DOCUMENT EXTRACT START
# Flats or Clipless?



## blbarclay (Aug 28, 2008)

Which do you use and why?


----------



## jco (Aug 15, 2012)

Most of what I ride is foresty singletrack with no jumps and little downhill work, so clipless make more sense for me.


----------



## splatworldwide (Aug 19, 2005)

Clipless for efficiency and pounding out long miles. Flats for practicing my handling skills. 

When it gets rough and nasty, I always feel more secure clipped in.


----------



## breckenridge (Jul 14, 2012)

I've always prefered clipless for general MTB trail riding and XC racing (SPD). Better power transfer, almost always better shoes, more control in chattery/technical stuff.

I ride flats with half-toe clips (no straps) on my city fixed gear, and Time clipless on my road bike. Back when I rode BMX street and dirt, and if I ever got into DH or more freeriding, flats all the way for that stuff.


----------



## J-Flo (Apr 23, 2012)

Flats for technical stuff that is beyond my fairly limited confidence level, and clipless for all easier trails. Basic rule -- if I need to dab my feet often or bail off the bike a lot, I feel more confident on the flats and am willing to trade the efficiency loss for increased confidence, which leads to a better, more fun, and safer ride. Flats are also terrific for practicing basic handling skills especially relative to pumping and hopping. They force you to do it right via weight transfer rather than "cheating" by pulling up on the pedals, and make you a better rider as a result. If I feel confident enough in my ability to handle the trail that I am going pretty fast, clipless pedals are better because they prevent me from flying off the pedals.


----------



## Rob-Bob (Jun 11, 2004)

XC = clipless ..DH = flats + 5.10's


----------



## jackbombay (Nov 15, 2010)

I can bunny hop 18"+ with flats on my MTB, I have no problems keeping my feet on the pedals or the pedals under my feet. That said, I ride clipless everywhere.


----------



## tyrebyter (Sep 25, 2008)

Clip less, but with the 'm' cleat from Shimano. Easier to get feet off the pedals when needed. Still secure when you want it to be.


----------



## CuzinMike (Jul 6, 2010)

Clipless offroad because I can ride longer and faster that way. Flats for commuting/around town simply for convenience.


----------



## F2a (Aug 20, 2012)

Clipless because it's so much more efficient for climbing. I also feel more secure about my feet not coming off on technical stuff. It sucked when I was getting used to them though I fell on my elbows a lot. Consequently, I love elbow pads.


----------



## BIGABIGD (Jul 24, 2012)
DOCUMENT EXTRACT END
DATASET CONTENT START
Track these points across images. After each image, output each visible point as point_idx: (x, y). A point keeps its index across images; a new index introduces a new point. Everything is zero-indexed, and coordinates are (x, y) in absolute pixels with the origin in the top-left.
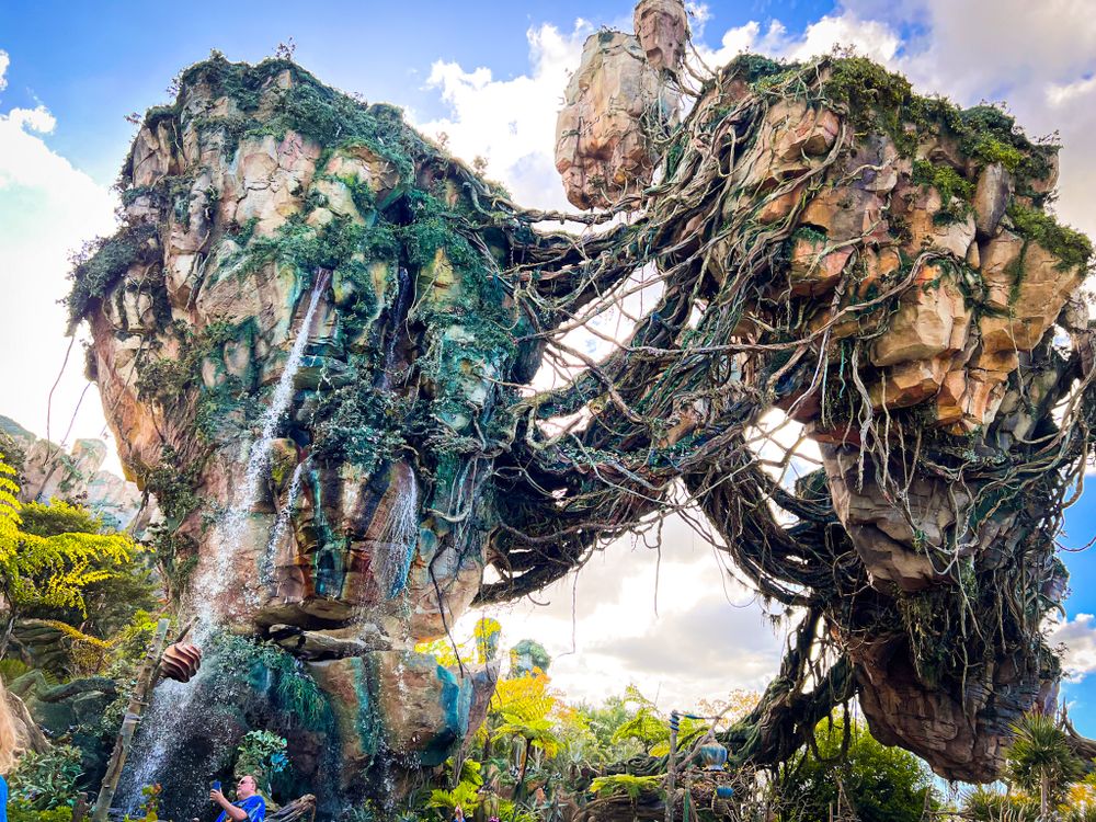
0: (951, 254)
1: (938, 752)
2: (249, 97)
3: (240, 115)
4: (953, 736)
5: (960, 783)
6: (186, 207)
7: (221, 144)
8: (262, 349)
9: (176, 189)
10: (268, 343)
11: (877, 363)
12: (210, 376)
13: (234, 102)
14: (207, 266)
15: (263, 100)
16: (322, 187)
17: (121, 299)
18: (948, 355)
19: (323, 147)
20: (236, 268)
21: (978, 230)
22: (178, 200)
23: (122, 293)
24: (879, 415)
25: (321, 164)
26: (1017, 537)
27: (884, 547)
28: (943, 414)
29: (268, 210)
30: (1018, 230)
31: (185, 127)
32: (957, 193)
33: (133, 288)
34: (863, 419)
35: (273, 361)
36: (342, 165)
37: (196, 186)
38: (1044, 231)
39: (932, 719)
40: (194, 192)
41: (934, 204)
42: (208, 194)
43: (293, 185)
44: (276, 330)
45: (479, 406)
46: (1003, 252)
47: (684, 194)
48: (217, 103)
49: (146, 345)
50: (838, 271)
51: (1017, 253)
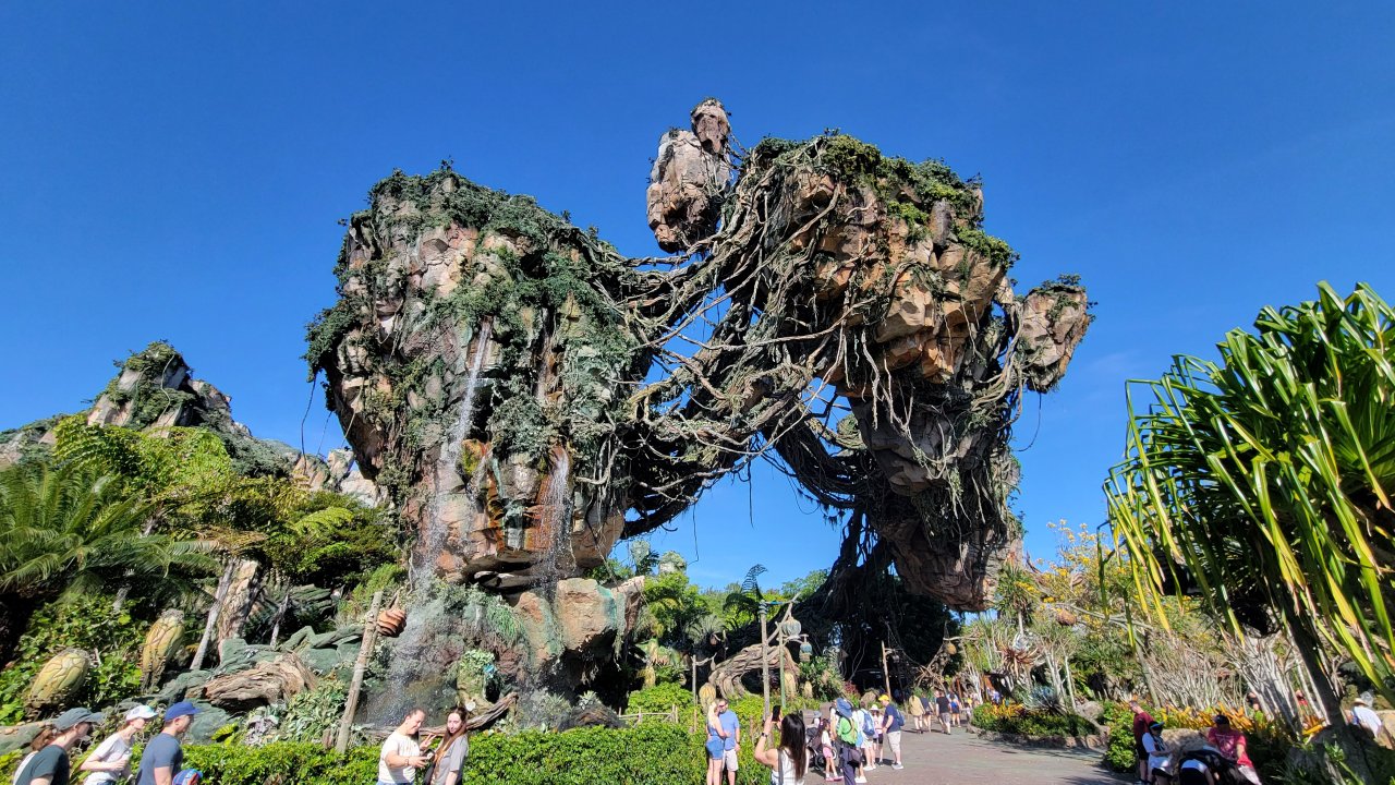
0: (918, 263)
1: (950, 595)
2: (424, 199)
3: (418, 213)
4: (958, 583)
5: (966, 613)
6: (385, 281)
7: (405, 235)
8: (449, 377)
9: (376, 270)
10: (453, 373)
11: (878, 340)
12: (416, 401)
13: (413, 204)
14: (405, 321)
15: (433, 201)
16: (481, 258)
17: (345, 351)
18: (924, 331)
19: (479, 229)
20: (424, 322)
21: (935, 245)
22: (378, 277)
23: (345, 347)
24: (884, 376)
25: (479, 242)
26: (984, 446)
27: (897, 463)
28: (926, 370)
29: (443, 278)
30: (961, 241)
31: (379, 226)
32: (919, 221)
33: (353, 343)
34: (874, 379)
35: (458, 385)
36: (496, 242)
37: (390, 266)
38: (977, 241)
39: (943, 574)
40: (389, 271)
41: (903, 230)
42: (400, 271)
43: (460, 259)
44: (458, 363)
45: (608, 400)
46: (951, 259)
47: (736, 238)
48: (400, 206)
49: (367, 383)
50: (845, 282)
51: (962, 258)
DATASET CONTENT END
DATASET CONTENT START
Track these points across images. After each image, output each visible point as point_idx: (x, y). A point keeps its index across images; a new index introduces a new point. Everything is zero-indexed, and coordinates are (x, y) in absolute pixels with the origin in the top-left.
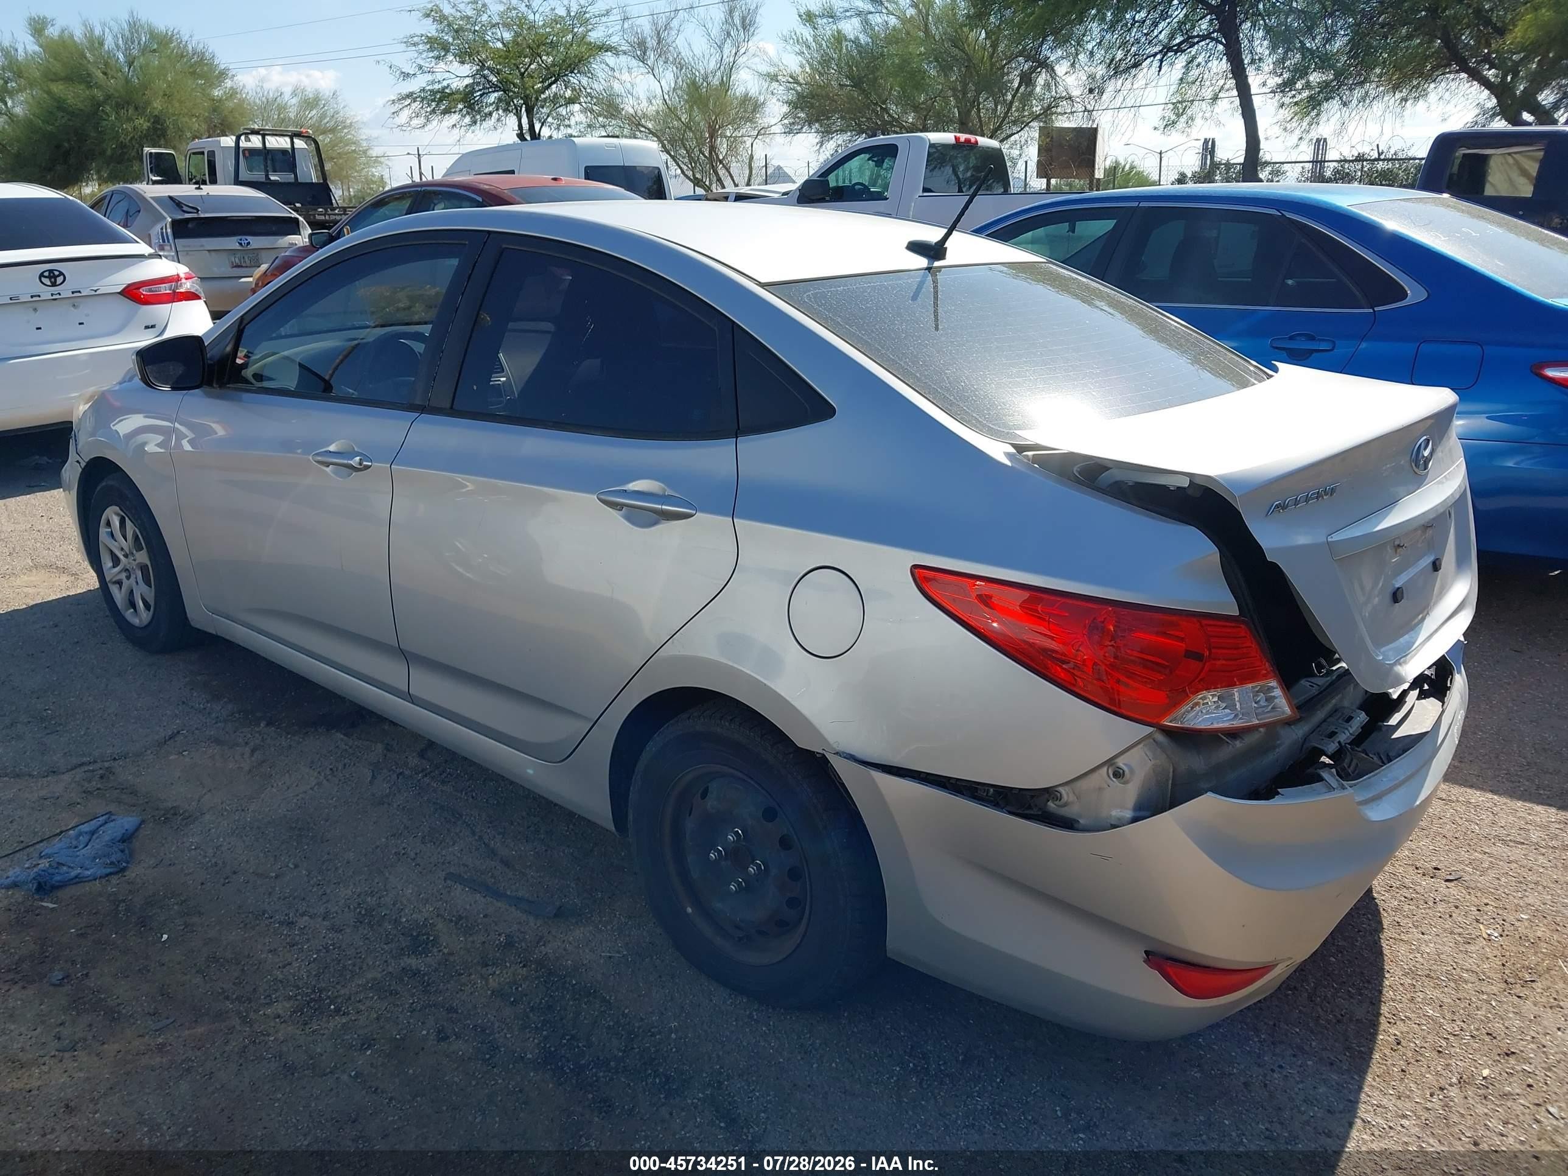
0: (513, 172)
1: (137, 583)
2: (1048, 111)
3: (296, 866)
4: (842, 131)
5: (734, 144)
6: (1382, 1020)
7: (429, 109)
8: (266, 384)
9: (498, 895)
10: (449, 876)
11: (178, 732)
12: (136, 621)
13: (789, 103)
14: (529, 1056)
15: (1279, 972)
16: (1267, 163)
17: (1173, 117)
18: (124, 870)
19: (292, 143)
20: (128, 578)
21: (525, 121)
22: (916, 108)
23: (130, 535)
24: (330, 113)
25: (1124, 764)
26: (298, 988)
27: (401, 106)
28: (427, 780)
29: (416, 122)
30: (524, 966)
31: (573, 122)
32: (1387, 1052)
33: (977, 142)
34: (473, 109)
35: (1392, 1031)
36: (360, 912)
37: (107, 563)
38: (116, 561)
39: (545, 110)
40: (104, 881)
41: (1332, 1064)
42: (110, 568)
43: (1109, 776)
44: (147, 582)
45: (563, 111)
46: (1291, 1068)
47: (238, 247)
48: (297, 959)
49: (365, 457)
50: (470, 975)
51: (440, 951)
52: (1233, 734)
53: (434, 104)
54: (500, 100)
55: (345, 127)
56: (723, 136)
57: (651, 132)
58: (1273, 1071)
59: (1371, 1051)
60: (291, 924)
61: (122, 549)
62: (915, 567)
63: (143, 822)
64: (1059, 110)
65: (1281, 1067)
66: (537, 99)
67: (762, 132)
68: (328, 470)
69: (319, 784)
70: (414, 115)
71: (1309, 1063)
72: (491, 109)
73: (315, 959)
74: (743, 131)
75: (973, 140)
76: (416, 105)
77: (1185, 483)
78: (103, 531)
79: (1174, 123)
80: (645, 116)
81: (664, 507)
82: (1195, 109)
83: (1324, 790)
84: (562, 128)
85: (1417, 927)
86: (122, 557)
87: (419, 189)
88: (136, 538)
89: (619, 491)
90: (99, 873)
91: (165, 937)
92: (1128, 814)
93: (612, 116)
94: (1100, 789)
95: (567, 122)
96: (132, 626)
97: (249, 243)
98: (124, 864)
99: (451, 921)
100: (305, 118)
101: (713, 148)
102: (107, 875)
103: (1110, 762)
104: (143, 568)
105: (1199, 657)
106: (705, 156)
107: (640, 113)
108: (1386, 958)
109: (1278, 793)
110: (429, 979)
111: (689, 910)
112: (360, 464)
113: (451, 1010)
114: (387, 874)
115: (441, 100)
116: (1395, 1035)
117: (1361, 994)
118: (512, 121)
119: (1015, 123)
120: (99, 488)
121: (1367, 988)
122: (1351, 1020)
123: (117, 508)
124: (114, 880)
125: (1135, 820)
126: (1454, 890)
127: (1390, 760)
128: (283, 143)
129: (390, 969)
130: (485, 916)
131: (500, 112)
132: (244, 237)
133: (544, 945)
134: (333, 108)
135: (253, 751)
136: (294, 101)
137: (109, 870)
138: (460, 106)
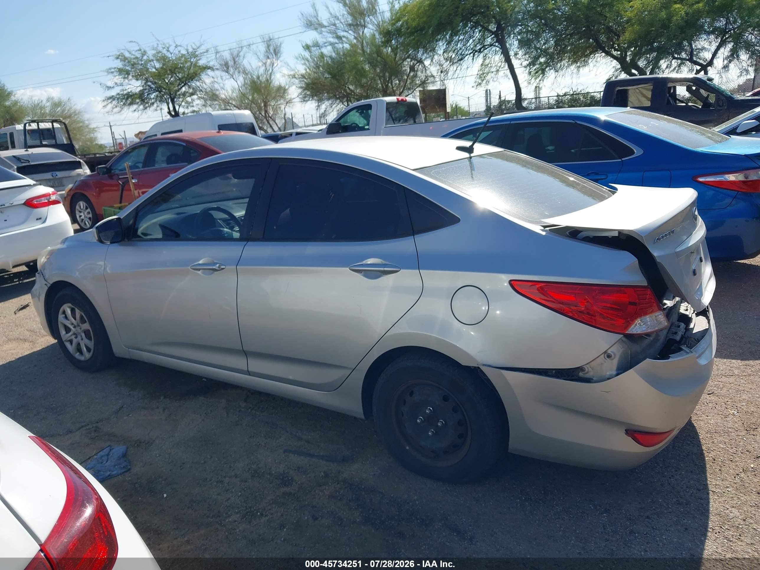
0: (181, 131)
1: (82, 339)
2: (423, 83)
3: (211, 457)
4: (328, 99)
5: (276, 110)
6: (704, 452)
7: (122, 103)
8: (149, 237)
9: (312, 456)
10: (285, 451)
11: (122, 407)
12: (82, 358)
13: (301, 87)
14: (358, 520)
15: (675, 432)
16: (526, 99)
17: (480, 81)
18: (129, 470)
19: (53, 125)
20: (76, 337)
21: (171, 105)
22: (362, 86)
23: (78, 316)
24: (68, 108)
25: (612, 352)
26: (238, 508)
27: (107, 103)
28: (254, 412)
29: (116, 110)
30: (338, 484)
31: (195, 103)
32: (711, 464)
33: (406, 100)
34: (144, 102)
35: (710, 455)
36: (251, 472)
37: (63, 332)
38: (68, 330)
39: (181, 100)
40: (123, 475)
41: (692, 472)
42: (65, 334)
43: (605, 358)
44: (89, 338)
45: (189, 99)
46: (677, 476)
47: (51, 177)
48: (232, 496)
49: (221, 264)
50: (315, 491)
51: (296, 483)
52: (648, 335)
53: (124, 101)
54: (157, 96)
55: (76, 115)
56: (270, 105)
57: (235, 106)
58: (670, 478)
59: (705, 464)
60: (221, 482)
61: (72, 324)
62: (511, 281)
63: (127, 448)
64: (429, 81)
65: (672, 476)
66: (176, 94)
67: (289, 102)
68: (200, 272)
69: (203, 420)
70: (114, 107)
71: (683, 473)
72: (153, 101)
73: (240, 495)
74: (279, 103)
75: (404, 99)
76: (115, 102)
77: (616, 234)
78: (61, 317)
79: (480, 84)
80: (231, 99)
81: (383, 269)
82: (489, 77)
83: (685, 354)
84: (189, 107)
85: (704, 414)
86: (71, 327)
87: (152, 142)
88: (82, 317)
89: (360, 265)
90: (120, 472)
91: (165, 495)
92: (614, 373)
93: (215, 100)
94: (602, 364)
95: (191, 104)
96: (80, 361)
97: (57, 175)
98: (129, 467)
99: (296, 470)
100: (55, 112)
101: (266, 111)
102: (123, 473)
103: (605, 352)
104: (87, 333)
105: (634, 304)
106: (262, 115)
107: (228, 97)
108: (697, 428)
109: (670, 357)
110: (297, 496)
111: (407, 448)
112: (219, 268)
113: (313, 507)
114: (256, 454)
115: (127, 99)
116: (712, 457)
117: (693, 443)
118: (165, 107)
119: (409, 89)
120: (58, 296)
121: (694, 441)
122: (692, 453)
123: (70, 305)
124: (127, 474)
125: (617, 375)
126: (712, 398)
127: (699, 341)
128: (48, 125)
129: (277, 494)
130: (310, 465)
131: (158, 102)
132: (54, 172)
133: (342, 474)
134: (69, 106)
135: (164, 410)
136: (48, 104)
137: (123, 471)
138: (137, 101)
DATASET CONTENT END
DATASET CONTENT START
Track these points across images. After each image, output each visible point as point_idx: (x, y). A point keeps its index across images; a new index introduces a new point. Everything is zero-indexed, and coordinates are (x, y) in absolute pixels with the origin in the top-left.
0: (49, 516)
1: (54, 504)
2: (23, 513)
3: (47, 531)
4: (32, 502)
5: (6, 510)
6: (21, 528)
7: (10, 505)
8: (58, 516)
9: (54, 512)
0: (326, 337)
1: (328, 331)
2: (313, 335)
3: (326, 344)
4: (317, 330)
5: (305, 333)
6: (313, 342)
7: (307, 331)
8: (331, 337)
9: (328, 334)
DATASET CONTENT END
USING THE INFORMATION:
- 1) In the pedal thread, which cleat does tyrebyter use with clipless pedals?
- 2) From the pedal thread, give the stretch from "Most of what" through "my handling skills." again, switching "singletrack" to "doubletrack".

ANSWER SET:
- 1) The 'm' cleat from Shimano.

- 2)
Most of what I ride is foresty doubletrack with no jumps and little downhill work, so clipless make more sense for me.


----------



## splatworldwide (Aug 19, 2005)

Clipless for efficiency and pounding out long miles. Flats for practicing my handling skills.